> **SUPPLIED PASSAGE**
Lughnasadh 2041

I am engaged in building a future for my kids out of this mess of a present, largely created by my parents’ generation. One of the most wearing aspects of this project is not giving in to despair. Merely seeing what might be good — or even survivable — is difficult. So from time to time I write stories that might be true in the future. This is a near-future harvest season reverie, perhaps a diary entry from a typical mid-century Vermont householder. There are many similarities with today, though you might notice the weather is changed.

It is Lughnasadh season and the full Hay Moon. Hay-making and grain harvest are largely behind us — though maize is still to come, and sweet corn is a daily harvest along with the cucumbers, beans and peppers that flow out of the garden in trencher-fulls. Herbs are mostly cut and drying wherever there is dry air space to hang them. Garlic and onions are curing in the conservatory heat. The potatoes are in sand in the cold cellar. Strawberries, early raspberries, cherries, peaches, and plums are turned into jewel-toned jams in the basement. Tomatoes are joining them eight pints at a time — whole, sauce, and chutney. The summer squash and eggplant are being churned into frozen breads and casseroles. The blossoms on the winter squash are being turned into beer-battered fritters. It is almost time to seed the garden for fall foods. Peas, carrots, broccoli, cauliflower, and cabbages. Probably some rutabagas and radishes. It’s time to pay close attention to the apple trees. Some may be coming ripe already, but these early fruiting varieties are usually just good for sauce. And maybe not even that. They’re really best at pollinating the autumn harvest.

It is blueberry season. Time to climb the hills and gather the wild berries. And maybe search out some mushrooms and sweetgrass while there. In the orchard the blueberry hedge is busy. The ripening fruits range from lime green hard nuggets to fat musty blue water balloons. The birds and rodents are generally defeating our best efforts to keep them off. The rodents, at least, don’t like chile oil sprayed on the fruits. But then neither do most humans. The birds don’t care about taste. They just know that dark, juicy fruit means sugar. So it’s hard to keep them off without netting, and netting injures more than it dissuades. Plus, humans can’t harvest through the nets. In truth, beaks and claws are better than fingers for getting through the mesh. But taking the netting off to pick the berries often means it doesn’t go back on — and a rather annoying number of twigs, leaves and unripe berries fall off in the removal.

> **Collected data**

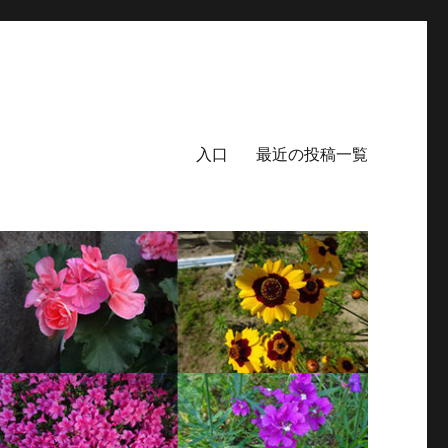
入口
最近の投稿一覧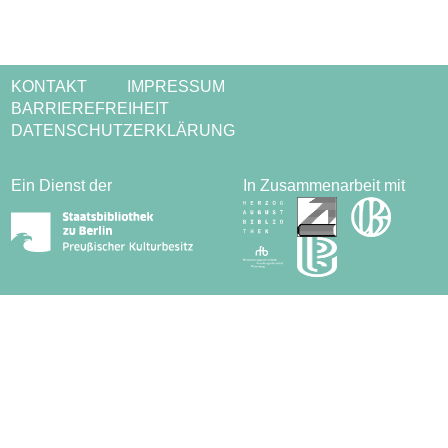
KONTAKT
IMPRESSUM
BARRIEREFREIHEIT
DATENSCHUTZERKLÄRUNG
Ein Dienst der
In Zusammenarbeit mit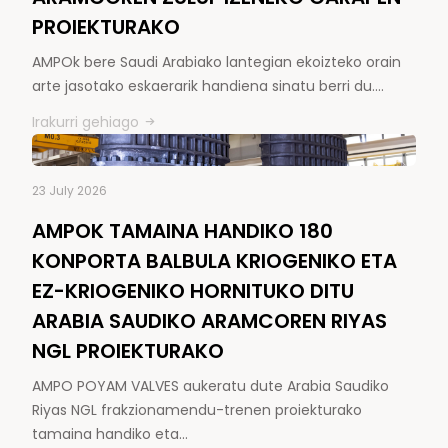
PROIEKTURAKO
AMPOk bere Saudi Arabiako lantegian ekoizteko orain
arte jasotako eskaerarik handiena sinatu berri du.…
Irakurri gehiago
23 July 2026
AMPOK TAMAINA HANDIKO 180
KONPORTA BALBULA KRIOGENIKO ETA
EZ-KRIOGENIKO HORNITUKO DITU
ARABIA SAUDIKO ARAMCOREN RIYAS
NGL PROIEKTURAKO
AMPO POYAM VALVES aukeratu dute Arabia Saudiko
Riyas NGL frakzionamendu-trenen proiekturako
tamaina handiko eta…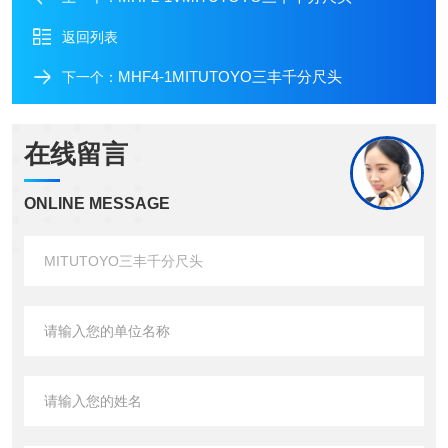
返回列表
MHF4-1MITUTOYO三丰千分尺头
下一个：
在线留言
ONLINE MESSAGE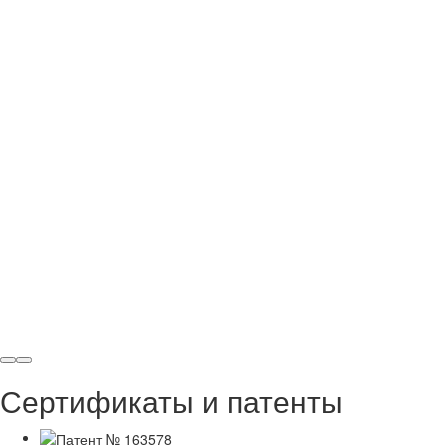
Сертификаты и патенты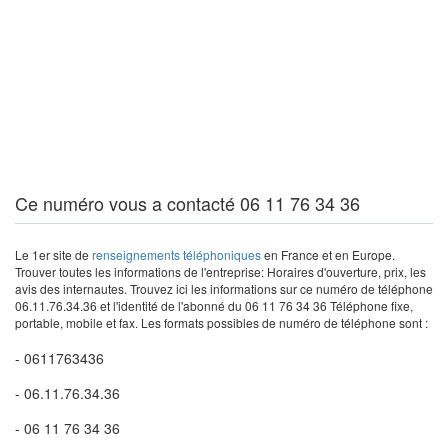
Ce numéro vous a contacté 06 11 76 34 36
Le 1er site de
renseignements téléphoniques
en France et en Europe.
Trouver toutes les informations de l'entreprise: Horaires d'ouverture, prix, les
avis des internautes. Trouvez ici les informations sur ce numéro de téléphone
06.11.76.34.36 et l'identité de l'abonné du 06 11 76 34 36 Téléphone fixe,
portable, mobile et fax. Les formats possibles de numéro de téléphone sont :
- 0611763436
- 06.11.76.34.36
- 06 11 76 34 36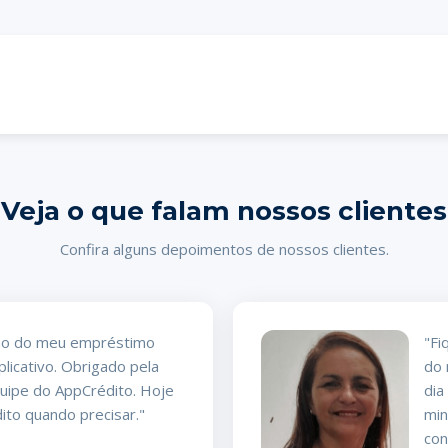
Veja o que falam nossos clientes
Confira alguns depoimentos de nossos clientes.
ação do meu empréstimo
"Fi
plicativo. Obrigado pela
do 
quipe do AppCrédito. Hoje
dia
ito quando precisar."
min
con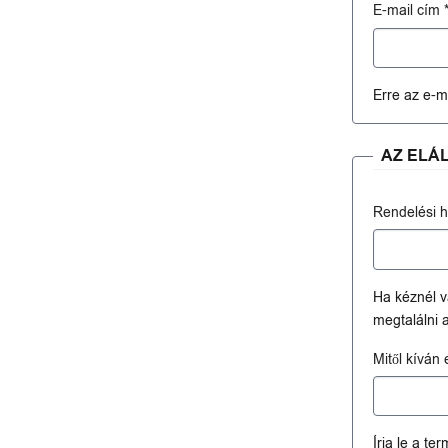
E-mail cím
Erre az e-m
AZ ELÁ
Rendelési h
Ha kéznél v
megtalálni 
Mitől kíván 
Írja le a te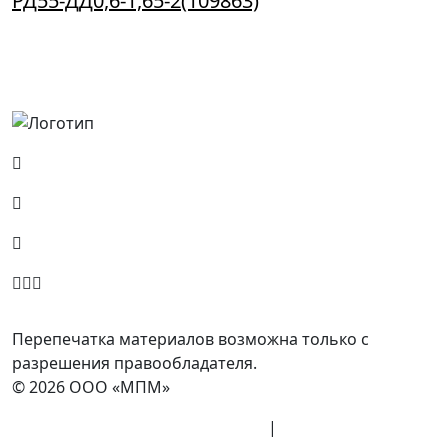
РД55-ДД0,6-1,65-2(109863)
Россия, Москва, Посланников пер., д. 5, стр. 6
8 (800) 700-77-05
info@minpromarket.ru
Отправить спецификацию
Перепечатка материалов возможна только с
разрешения правообладателя.
© 2026 ООО «МПМ»
Политика конфиденциальности
|
Согласие на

> **REQUIREMENT**
Copy the part of the Lughnasadh 2041 passage between "I am engaged" and "weather is changed.", inclusive.

> **WRITTEN REPLY**
I am engaged in building a future for my kids out of this mess of a present, largely created by my parents’ generation. One of the most wearing aspects of this project is not giving in to despair. Merely seeing what might be good — or even survivable — is difficult. So from time to time I write stories that might be true in the future. This is a near-future harvest season reverie, perhaps a diary entry from a typical mid-century Vermont householder. There are many similarities with today, though you might notice the weather is changed.